AFWと随伴兵。お互いがお互いを補う関係なのだ。その歯車がほんの少しでも違えれば、シュトライフェンの壊滅に繋がる。
「随伴兵あってのAFWだからな」
ぶっきらぼうに彼は言う。
「あんたたちがいなきゃ、AFWなんてただの鉄の棺桶だ」
ほかの兵科の兵士たちはどう考えているのかはわからないが、今別府としては消耗品と同等の扱いであったとしても、文句は言えないと考えている。未だこの地は戦時下に等しく、自分は戦闘員なのだからそんな扱いだとしても、それは当然のことなのだ。
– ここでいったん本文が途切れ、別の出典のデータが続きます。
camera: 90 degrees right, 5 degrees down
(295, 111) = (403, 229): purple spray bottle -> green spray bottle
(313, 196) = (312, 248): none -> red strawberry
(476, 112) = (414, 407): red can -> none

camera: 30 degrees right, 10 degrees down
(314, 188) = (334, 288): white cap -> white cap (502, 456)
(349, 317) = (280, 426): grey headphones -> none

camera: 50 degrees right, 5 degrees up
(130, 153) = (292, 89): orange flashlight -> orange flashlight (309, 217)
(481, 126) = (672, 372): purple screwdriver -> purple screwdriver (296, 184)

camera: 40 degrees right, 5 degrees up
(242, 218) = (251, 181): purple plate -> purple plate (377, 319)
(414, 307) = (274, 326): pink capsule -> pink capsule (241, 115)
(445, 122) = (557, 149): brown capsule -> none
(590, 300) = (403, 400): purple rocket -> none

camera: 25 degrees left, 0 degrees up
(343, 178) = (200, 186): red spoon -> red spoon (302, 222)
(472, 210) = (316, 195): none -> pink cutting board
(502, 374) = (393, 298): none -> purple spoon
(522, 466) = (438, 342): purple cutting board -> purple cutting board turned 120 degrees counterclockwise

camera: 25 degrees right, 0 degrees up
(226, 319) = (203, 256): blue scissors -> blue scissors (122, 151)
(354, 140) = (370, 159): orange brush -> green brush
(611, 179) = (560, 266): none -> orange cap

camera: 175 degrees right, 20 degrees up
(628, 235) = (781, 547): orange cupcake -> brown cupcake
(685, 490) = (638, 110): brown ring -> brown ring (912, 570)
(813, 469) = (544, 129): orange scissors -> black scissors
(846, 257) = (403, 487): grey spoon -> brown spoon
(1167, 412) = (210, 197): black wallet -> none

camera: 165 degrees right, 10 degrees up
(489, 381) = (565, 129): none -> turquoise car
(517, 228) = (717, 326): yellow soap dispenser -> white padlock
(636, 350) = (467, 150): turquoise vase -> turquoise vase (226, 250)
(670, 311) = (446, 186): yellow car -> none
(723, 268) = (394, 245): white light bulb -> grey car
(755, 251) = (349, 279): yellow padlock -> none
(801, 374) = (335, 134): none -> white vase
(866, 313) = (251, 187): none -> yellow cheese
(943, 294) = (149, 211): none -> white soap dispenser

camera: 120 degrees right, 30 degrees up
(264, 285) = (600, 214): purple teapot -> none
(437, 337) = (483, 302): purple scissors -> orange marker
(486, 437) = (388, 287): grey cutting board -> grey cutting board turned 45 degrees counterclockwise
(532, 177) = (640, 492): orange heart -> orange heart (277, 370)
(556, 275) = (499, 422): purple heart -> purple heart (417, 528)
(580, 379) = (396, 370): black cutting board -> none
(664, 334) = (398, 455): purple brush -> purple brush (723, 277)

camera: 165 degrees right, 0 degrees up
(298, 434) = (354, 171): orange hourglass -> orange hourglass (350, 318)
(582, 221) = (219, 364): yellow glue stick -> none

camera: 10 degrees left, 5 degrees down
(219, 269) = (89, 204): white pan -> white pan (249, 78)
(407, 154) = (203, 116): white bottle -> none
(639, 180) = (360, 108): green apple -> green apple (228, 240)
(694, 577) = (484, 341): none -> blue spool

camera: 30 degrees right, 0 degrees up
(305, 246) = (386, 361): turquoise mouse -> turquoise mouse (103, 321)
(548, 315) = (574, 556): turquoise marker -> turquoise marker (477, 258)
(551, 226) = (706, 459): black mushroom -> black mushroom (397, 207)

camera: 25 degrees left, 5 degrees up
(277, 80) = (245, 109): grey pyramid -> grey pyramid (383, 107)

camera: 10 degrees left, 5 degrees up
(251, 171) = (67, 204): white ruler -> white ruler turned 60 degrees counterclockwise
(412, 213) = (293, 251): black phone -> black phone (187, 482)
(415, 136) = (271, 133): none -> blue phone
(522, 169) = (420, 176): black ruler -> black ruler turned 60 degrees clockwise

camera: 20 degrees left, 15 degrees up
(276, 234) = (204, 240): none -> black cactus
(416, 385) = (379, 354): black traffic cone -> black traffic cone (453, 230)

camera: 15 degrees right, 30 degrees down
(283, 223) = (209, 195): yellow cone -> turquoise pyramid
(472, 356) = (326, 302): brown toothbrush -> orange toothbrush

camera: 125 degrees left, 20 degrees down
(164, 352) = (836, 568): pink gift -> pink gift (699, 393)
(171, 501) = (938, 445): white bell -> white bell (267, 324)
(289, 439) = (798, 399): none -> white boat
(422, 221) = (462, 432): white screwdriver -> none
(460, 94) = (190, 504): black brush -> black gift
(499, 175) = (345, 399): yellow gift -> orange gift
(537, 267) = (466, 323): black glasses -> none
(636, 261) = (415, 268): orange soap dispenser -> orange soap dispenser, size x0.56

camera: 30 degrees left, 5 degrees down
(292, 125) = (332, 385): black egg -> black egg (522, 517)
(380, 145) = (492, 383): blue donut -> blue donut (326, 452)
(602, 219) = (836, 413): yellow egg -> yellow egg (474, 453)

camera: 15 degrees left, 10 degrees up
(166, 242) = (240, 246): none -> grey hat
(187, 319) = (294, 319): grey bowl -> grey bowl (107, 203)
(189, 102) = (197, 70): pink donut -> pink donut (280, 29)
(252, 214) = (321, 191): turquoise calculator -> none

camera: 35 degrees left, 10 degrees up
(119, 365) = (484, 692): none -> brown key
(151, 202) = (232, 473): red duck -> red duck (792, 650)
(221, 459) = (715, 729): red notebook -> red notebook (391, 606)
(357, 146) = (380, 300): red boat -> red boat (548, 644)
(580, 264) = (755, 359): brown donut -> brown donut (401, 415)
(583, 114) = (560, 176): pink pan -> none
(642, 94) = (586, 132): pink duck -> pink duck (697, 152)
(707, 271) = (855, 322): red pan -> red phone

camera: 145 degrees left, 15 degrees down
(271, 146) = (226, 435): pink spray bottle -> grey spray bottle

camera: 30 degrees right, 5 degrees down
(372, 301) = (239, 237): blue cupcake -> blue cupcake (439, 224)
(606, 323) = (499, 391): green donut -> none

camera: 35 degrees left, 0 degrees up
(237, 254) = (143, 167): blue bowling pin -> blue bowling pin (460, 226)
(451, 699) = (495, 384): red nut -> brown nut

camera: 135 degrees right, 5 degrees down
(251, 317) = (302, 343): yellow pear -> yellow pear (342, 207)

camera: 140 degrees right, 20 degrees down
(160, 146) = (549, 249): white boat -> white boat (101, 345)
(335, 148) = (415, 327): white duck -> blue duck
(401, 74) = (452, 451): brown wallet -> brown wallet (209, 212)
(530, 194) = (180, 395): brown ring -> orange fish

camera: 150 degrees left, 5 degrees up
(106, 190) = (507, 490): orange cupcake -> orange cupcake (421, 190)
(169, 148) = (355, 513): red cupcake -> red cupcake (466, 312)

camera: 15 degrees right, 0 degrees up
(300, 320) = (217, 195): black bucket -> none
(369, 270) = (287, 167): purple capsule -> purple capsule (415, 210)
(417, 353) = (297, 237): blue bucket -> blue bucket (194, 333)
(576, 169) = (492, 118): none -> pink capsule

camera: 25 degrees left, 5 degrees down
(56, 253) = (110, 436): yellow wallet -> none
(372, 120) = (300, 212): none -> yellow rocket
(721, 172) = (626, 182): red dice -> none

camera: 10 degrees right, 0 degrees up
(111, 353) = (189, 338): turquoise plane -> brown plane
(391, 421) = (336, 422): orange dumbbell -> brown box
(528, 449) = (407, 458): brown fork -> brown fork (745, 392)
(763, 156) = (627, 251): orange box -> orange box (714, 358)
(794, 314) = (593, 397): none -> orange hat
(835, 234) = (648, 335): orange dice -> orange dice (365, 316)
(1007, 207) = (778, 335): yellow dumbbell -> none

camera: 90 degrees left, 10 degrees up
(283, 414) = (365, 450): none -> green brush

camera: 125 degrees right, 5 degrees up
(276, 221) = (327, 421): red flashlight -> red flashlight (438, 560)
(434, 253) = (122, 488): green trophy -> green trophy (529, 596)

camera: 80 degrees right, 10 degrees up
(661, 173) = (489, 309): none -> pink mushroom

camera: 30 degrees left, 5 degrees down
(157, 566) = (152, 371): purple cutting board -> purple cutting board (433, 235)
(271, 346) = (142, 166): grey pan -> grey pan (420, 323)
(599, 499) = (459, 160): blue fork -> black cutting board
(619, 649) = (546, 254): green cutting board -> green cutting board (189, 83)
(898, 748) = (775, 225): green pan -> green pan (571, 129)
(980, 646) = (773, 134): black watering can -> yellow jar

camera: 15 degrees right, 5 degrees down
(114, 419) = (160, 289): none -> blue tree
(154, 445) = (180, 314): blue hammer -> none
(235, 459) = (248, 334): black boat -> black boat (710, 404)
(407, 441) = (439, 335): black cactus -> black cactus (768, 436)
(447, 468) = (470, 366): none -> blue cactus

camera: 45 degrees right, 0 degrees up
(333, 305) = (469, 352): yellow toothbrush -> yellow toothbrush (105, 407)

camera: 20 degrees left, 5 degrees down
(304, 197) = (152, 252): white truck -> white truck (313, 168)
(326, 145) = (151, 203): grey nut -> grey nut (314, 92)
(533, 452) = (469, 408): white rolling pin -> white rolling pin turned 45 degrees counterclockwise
それなのに彼は、生粋の軍人である鬼無里や元軍人のジョンには青臭いと一笑にふされるだろうが、随伴兵を庇い、彼のAFWである白虎を盾とする。
だが、もしかしたら、もしかすると、彼のその性格がこの寄せ集め傭兵部隊の生存率を引き上げているのかもしれない。
彼の掌中で鉛筆がくるくると回っている。
概ねの配置は決まったようだ。しかし、未だ彼の搭乗機である白虎の随伴は決まっていない。彼の眉間には深いシワが刻まれる。
今別府が注視する中、ヴァイは唇を開いた。
「あんたは確か白燐弾持ちだったよな」
「はい」
するとヴァイは軽く首を傾げて思案顔となり、己の搭乗機のもとに『今別府』と書きたす。そして、彼は視線を上げて今別府を見つめた。
「頼りにしている」
相変わらず、ぶっきらぼうな口調だ。
しかし、
「はい。任せてください」
笑いながらそう答えると、彼は若干、照れたように顔を背けた。
「珈琲のお代わりはいかがです?」
そう訊ねれば、独逸語の礼が返ってくる。
きっとこれも彼なりの照れ隠しなのだろう。
本当に奇妙な隊長だ。
それでも、彼についていけば、生き残れそうな気がした。